EXERCISE BRIEF:
Please restate the data that follows word for word, with the pictures left out.

PROVIDED DATA:
===

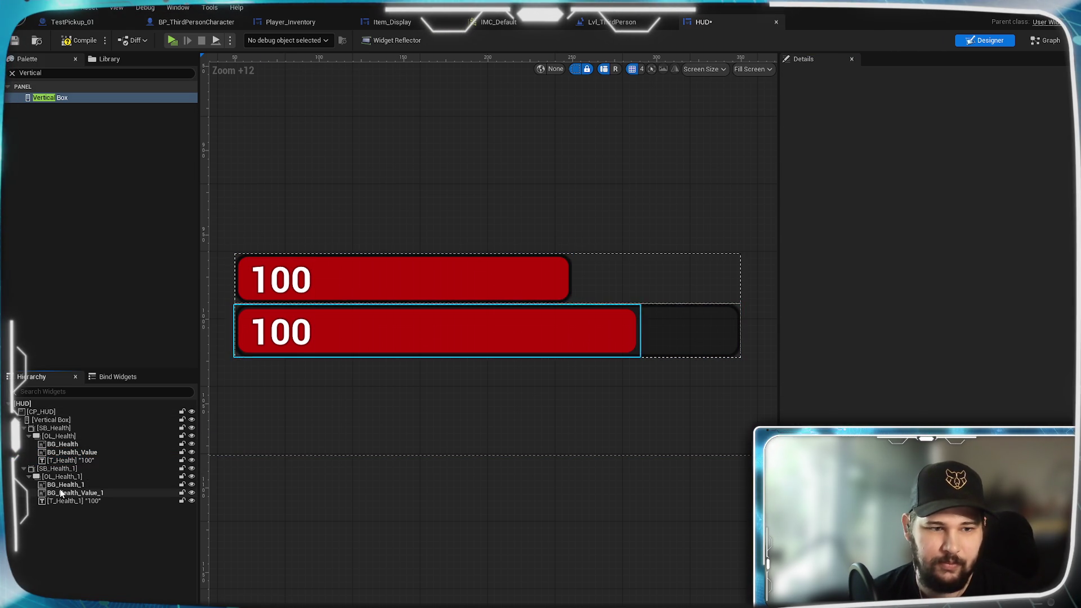
Size BG_Health_1 to 300 x 30 and set BG_Health_Value_1's width to 300
click(64, 485)
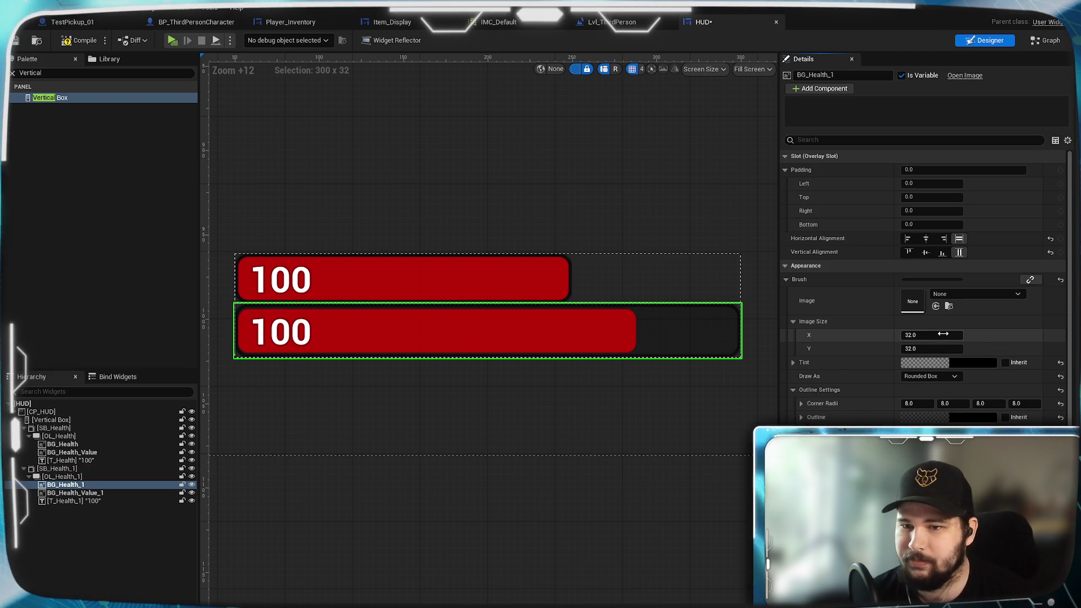
click(943, 334)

===

FINAL ANSWER:
Size BG_Health_1 to 300 x 30 and set BG_Health_Value_1's width to 300
click(64, 485)
click(943, 334)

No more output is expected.